WHAT YOU ARE ASKED TO DO:
When a line of the entries contains "Realme", please list that line.

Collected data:
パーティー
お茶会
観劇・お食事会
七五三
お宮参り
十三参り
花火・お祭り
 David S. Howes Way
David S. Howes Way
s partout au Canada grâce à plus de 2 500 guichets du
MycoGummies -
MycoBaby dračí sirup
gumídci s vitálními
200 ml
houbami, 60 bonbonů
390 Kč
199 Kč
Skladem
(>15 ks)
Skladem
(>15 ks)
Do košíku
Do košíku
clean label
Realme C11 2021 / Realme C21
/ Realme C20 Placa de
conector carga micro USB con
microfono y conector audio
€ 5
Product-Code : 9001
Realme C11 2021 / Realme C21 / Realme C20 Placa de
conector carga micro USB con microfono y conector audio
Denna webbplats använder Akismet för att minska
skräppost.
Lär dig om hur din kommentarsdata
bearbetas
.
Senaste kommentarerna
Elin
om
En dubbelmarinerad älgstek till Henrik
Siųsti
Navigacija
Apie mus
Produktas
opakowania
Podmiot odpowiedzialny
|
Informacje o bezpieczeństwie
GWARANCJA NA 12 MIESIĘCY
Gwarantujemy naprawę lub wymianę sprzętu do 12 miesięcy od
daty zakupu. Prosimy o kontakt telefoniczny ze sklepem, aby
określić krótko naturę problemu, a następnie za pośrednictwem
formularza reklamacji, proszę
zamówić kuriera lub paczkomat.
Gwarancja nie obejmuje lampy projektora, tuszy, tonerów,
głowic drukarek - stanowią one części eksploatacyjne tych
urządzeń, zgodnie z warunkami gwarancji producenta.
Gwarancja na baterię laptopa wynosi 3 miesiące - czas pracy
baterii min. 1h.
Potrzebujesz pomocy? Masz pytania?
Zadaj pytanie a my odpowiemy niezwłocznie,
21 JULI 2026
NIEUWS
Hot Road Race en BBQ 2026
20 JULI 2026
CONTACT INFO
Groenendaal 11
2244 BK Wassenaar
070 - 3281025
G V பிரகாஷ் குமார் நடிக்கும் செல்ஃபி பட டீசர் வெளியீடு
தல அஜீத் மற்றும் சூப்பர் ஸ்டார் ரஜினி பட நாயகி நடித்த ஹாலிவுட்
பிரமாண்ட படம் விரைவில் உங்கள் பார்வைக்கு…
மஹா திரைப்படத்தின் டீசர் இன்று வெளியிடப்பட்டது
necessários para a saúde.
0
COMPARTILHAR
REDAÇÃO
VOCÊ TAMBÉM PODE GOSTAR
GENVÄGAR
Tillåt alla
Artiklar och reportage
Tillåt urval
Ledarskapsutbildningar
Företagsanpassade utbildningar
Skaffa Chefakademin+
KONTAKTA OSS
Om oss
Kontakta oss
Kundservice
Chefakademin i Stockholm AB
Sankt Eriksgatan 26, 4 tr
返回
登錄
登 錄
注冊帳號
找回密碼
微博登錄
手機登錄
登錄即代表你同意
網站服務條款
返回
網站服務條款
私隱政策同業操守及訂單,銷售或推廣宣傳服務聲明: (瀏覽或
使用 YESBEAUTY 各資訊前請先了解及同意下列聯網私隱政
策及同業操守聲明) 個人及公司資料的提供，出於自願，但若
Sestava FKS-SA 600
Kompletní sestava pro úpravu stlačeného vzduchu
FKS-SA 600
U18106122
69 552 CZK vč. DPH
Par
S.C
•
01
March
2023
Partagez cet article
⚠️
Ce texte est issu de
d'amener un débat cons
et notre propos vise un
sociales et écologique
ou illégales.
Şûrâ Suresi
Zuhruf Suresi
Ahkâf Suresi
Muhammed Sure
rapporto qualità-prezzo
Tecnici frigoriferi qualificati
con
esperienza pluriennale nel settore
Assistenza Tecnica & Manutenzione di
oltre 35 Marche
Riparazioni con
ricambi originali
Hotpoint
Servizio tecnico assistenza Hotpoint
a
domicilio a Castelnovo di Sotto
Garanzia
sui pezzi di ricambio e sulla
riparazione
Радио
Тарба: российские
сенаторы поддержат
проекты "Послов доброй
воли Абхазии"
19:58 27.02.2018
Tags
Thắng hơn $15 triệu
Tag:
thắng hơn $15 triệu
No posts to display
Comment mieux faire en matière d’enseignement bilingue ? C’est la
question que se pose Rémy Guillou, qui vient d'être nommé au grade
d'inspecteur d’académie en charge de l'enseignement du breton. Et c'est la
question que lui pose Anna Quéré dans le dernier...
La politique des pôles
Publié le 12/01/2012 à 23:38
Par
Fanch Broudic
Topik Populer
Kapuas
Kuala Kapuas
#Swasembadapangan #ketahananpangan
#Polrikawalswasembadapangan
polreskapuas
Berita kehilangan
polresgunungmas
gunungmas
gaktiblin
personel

WRITTEN RESPONSE:
Realme C11 2021 / Realme C21
/ Realme C20 Placa de
Realme C11 2021 / Realme C21 / Realme C20 Placa de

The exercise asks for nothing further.